Search the material below for the string "Decision" and copy each line where it appears.

┌──

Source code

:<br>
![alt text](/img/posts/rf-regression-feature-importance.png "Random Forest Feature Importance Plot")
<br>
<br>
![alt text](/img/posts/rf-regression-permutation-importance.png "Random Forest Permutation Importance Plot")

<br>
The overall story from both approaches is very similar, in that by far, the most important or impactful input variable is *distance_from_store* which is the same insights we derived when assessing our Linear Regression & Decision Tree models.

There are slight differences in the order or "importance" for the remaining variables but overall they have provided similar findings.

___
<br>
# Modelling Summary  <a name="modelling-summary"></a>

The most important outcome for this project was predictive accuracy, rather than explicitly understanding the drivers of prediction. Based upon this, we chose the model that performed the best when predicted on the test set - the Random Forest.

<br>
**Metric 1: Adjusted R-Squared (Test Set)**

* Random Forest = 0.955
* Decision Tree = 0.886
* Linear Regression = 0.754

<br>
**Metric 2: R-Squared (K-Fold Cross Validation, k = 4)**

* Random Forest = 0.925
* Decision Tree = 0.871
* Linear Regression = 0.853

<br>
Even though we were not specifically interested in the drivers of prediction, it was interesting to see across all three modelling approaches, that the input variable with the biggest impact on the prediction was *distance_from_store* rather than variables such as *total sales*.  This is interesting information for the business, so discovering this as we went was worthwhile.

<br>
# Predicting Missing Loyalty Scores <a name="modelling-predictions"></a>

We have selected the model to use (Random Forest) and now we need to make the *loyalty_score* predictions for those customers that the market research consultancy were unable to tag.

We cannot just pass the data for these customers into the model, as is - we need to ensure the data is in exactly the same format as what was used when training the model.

└──

Task output:
The overall story from both approaches is very similar, in that by far, the most important or impactful input variable is *distance_from_store* which is the same insights we derived when assessing our Linear Regression & Decision Tree models.
* Decision Tree = 0.886
* Decision Tree = 0.871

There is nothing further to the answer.